═════ Text passage
Victor Lee: Delivering Smarter AI with Analytical Graph Databases, Data Lakes, and Data Warehouses (Sponsored by TigerGraph) (30 minutes) – 11:20am PT | 2:20pm ET | 6:20pm UTC/GMT
- Today’s analytical graph databases are taking organizations to another level by connecting all their data across data lakes and data warehouses, representing knowledge better, and obtaining answers to questions in real time. These benefits also extend to the world of machine learning and AI. Victor Lee demonstrates how graph databases and graph analytics, in conjunction with data lakes and warehouses, can deliver smarter AI, including unsupervised ML with graph algorithms, in-database ML techniques for graphs, and ML feature extraction and enrichment with graph patterns.
- Victor Lee is head of product strategy and developer relations at TigerGraph. He brings a strong academic background, decades of industry experience, and a commitment to quality and service. Victor was a circuit designer and technology transfer manager at Rambus before returning to school for his computer science PhD, where he focused on graph data mining. Before TigerGraph, he was a visiting professor at John Carroll University.
══════════
═════ Extracted material
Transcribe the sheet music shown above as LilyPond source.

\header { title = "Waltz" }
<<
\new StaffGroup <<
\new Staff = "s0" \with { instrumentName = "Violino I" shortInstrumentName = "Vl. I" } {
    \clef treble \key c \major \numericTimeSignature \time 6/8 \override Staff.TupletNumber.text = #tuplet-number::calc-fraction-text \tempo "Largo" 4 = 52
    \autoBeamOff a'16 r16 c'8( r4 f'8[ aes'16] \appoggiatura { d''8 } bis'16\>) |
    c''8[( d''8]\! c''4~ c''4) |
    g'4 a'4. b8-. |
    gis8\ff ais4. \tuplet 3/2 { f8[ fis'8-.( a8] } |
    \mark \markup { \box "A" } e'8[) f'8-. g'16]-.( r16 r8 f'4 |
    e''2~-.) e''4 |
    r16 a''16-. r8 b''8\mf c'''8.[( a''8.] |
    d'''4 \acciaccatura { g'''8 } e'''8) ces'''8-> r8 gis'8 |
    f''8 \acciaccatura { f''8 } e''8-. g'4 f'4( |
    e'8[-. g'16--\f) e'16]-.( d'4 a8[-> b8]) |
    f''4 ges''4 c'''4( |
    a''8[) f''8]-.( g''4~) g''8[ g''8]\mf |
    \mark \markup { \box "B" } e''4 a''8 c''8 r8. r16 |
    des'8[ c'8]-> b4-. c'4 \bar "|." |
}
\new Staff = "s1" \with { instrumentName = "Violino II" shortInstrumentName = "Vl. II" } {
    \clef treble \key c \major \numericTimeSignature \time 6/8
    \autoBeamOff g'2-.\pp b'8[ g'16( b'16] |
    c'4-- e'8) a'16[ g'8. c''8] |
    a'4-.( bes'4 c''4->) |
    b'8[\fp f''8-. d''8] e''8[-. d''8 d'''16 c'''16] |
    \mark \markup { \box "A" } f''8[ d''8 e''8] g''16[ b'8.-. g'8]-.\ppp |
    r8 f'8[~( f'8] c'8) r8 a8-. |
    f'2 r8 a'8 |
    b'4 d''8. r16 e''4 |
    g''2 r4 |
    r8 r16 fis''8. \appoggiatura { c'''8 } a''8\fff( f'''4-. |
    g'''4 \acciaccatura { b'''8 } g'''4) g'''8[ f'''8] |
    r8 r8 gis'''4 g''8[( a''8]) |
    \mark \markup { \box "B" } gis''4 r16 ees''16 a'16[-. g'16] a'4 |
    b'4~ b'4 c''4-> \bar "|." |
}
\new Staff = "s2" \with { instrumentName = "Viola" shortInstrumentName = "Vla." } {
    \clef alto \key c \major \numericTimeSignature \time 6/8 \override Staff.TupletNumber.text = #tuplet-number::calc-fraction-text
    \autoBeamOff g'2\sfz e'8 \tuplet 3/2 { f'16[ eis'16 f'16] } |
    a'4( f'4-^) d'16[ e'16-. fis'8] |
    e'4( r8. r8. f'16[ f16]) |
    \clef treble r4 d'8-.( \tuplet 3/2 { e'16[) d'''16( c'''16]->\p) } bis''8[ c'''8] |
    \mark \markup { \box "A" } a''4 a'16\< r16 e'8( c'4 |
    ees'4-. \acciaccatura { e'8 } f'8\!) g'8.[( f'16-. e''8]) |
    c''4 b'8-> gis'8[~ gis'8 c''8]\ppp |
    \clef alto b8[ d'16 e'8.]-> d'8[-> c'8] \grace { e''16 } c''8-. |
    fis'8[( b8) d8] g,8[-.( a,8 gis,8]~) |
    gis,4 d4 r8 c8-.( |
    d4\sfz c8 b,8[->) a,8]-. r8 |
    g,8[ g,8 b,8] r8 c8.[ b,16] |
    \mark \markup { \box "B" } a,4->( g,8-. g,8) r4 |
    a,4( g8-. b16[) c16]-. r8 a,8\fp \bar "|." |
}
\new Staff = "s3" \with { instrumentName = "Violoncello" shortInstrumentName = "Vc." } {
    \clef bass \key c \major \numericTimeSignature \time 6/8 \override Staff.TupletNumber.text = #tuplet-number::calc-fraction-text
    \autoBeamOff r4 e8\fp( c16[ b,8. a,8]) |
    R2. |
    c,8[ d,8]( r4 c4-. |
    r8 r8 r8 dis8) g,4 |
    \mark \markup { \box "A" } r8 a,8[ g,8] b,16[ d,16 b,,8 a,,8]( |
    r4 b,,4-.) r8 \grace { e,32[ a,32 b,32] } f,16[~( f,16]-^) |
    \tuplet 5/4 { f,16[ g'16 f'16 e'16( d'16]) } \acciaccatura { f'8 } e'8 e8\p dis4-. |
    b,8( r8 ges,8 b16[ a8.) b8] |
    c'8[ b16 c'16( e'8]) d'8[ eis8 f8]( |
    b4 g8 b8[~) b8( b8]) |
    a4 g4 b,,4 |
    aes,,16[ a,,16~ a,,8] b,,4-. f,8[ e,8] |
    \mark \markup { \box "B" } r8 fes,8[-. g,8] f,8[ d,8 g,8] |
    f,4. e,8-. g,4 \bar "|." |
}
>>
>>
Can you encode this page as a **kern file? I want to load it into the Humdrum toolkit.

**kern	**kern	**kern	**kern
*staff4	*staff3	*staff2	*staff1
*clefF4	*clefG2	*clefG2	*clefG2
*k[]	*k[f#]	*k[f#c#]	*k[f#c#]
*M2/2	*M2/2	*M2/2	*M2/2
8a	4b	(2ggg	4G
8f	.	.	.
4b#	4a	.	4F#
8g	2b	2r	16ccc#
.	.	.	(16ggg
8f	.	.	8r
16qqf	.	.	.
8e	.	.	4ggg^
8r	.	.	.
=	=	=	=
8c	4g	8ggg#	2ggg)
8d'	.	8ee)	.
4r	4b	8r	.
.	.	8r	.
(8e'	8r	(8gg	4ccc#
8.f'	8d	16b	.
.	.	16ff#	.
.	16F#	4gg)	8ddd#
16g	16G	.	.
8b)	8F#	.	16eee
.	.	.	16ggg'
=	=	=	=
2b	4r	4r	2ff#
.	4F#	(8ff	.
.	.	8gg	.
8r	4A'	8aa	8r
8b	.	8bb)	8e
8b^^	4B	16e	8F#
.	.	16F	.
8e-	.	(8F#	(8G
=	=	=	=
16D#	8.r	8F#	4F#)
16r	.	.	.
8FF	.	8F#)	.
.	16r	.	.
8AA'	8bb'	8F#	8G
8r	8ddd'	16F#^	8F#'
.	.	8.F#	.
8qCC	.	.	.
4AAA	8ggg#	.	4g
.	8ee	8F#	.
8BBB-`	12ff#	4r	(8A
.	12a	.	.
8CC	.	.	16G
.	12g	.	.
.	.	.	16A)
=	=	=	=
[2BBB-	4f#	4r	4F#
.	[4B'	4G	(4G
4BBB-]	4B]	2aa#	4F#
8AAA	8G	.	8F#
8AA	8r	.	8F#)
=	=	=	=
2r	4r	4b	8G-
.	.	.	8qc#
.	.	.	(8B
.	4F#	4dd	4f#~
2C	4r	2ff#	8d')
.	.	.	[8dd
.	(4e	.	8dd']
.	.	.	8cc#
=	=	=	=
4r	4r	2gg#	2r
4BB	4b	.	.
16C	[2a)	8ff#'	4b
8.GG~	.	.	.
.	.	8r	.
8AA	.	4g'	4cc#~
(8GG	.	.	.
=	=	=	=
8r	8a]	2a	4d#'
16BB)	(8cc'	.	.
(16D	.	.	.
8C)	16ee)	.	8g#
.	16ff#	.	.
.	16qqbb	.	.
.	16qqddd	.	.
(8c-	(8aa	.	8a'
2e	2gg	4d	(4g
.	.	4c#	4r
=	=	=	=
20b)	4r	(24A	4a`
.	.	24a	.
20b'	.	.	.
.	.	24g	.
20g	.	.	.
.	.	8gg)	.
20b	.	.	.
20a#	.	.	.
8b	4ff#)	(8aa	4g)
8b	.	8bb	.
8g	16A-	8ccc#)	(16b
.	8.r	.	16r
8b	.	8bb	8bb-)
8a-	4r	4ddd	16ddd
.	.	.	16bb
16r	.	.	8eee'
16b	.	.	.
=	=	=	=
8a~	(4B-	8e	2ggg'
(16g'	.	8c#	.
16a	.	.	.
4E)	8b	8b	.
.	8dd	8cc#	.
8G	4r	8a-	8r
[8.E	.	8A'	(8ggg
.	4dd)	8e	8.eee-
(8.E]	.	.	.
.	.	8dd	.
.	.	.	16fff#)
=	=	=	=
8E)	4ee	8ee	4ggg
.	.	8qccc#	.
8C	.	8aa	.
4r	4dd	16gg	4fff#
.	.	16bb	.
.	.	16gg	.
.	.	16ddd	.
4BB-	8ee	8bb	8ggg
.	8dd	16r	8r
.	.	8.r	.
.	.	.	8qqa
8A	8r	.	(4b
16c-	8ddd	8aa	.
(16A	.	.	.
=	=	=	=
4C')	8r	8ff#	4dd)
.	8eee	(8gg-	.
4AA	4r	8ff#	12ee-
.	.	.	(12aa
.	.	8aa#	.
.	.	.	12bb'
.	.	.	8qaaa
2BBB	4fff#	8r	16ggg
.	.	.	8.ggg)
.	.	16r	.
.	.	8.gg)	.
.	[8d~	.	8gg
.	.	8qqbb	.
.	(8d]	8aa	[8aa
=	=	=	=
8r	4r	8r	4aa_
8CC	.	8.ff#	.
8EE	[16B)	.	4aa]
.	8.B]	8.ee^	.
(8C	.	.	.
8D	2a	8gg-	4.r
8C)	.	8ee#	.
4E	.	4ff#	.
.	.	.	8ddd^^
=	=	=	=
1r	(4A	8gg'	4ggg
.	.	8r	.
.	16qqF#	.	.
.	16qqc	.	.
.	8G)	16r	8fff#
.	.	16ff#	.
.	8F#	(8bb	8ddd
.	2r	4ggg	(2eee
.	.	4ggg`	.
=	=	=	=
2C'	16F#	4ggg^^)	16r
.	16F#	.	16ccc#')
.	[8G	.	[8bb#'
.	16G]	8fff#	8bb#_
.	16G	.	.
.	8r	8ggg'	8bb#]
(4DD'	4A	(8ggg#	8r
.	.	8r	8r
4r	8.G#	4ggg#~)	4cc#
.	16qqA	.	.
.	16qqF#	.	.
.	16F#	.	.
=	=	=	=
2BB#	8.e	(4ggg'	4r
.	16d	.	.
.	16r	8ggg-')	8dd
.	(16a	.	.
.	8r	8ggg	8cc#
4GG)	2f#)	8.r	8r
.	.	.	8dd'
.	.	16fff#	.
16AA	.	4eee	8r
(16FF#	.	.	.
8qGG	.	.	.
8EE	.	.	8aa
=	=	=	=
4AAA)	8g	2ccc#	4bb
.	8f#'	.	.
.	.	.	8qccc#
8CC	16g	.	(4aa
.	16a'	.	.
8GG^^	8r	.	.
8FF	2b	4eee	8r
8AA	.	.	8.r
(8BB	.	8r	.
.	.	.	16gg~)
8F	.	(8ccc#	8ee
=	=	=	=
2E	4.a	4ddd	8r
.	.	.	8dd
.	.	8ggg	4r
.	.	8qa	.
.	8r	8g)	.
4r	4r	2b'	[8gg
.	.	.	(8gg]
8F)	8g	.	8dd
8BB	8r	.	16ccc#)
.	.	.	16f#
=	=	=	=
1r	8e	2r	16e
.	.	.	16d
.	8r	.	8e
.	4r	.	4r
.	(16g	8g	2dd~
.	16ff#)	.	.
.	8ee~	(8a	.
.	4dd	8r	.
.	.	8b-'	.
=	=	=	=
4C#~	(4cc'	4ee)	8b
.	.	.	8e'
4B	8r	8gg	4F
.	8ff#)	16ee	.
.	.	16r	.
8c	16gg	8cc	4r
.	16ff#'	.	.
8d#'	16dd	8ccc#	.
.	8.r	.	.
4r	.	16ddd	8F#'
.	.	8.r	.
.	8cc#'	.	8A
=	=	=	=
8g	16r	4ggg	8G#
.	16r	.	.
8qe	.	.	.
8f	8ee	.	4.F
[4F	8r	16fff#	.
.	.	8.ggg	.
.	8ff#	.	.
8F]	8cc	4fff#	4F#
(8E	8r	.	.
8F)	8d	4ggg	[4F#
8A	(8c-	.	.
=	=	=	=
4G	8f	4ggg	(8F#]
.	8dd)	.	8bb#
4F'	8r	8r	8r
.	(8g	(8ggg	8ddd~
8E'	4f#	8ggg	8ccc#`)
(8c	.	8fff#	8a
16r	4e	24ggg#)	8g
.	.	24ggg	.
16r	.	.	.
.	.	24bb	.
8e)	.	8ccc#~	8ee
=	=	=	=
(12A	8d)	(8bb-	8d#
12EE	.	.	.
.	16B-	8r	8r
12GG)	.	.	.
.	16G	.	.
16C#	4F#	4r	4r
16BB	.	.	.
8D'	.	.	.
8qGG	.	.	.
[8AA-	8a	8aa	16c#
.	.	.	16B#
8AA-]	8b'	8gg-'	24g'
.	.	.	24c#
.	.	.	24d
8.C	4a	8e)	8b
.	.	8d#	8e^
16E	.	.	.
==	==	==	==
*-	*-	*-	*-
══════════
**Short task:** Please copy word for word the part of the graph database session description starting with "Victor Lee: Delivering" and going on through "with graph patterns.".

**Written solution:**
Victor Lee: Delivering Smarter AI with Analytical Graph Databases, Data Lakes, and Data Warehouses (Sponsored by TigerGraph) (30 minutes) – 11:20am PT | 2:20pm ET | 6:20pm UTC/GMT
- Today’s analytical graph databases are taking organizations to another level by connecting all their data across data lakes and data warehouses, representing knowledge better, and obtaining answers to questions in real time. These benefits also extend to the world of machine learning and AI. Victor Lee demonstrates how graph databases and graph analytics, in conjunction with data lakes and warehouses, can deliver smarter AI, including unsupervised ML with graph algorithms, in-database ML techniques for graphs, and ML feature extraction and enrichment with graph patterns.